WORK ORDER A: In the thread about Trek suing Subaru, which poster called the lawsuit "rather petty"?
WORK ORDER B: Rewrite the part of the Trek lawsuit thread that opens with the words containing "Im guessing there" and closes with "(Nov 12, 2009)", putting "puzzled" in place of "confused".

TEXT UNDER STUDY:
# Trek sues Subaru



## poorboy006 (Feb 27, 2004)

TREK Bikes v CROSSTREK Cars « The Trademark Blog

Seems rather petty....thoughts?


----------



## JDubKC (Jul 31, 2009)

:nono:Never heard of Trek Crosstrek... Really Trek? C'mon man


----------



## dompedro3 (Jan 26, 2004)

Im guessing there are some people on this team who are a little confused:
Subaru Trek | Cycling Teams | Trek Bikes


----------



## Glide the Clyde (Nov 12, 2009)

A page right out of the Speshy legal manual. Sue everyone who even hints at anything remotely resembling anything from Big S. Oh that's right, it's Big T.


----------



## BigHit-Maniac (Apr 13, 2004)

Tree huggin hippie wars....

DATA SECTION:
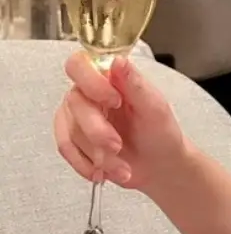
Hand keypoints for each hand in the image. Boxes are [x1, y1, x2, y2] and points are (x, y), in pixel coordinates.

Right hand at [54, 52, 188, 192]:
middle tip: (117, 145)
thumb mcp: (155, 108)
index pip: (80, 65)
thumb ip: (135, 85)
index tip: (114, 101)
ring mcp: (76, 116)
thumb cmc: (161, 133)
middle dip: (97, 130)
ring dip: (98, 154)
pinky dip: (85, 164)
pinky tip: (102, 173)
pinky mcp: (71, 138)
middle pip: (75, 103)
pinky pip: (66, 149)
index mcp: (109, 79)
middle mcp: (87, 94)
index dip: (91, 82)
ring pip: (71, 130)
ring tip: (123, 167)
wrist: (159, 165)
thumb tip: (118, 61)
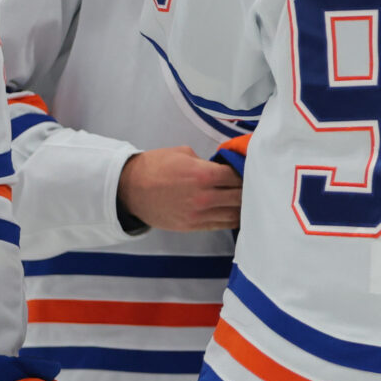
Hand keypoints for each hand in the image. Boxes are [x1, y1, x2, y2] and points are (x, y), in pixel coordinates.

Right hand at [118, 145, 241, 231]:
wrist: (131, 189)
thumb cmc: (155, 166)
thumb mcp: (183, 153)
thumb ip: (205, 162)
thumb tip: (220, 168)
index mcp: (203, 175)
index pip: (237, 176)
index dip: (243, 172)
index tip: (245, 171)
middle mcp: (204, 197)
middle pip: (240, 197)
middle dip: (246, 190)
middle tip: (249, 185)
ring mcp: (199, 215)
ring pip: (234, 214)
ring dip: (241, 207)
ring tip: (244, 200)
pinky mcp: (193, 226)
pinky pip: (221, 225)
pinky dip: (231, 219)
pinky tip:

RESPONSE AREA A: poorboy006

RESPONSE AREA B:
Im guessing there are some people on this team who are a little puzzled:
Subaru Trek | Cycling Teams | Trek Bikes


----------



## Glide the Clyde (Nov 12, 2009)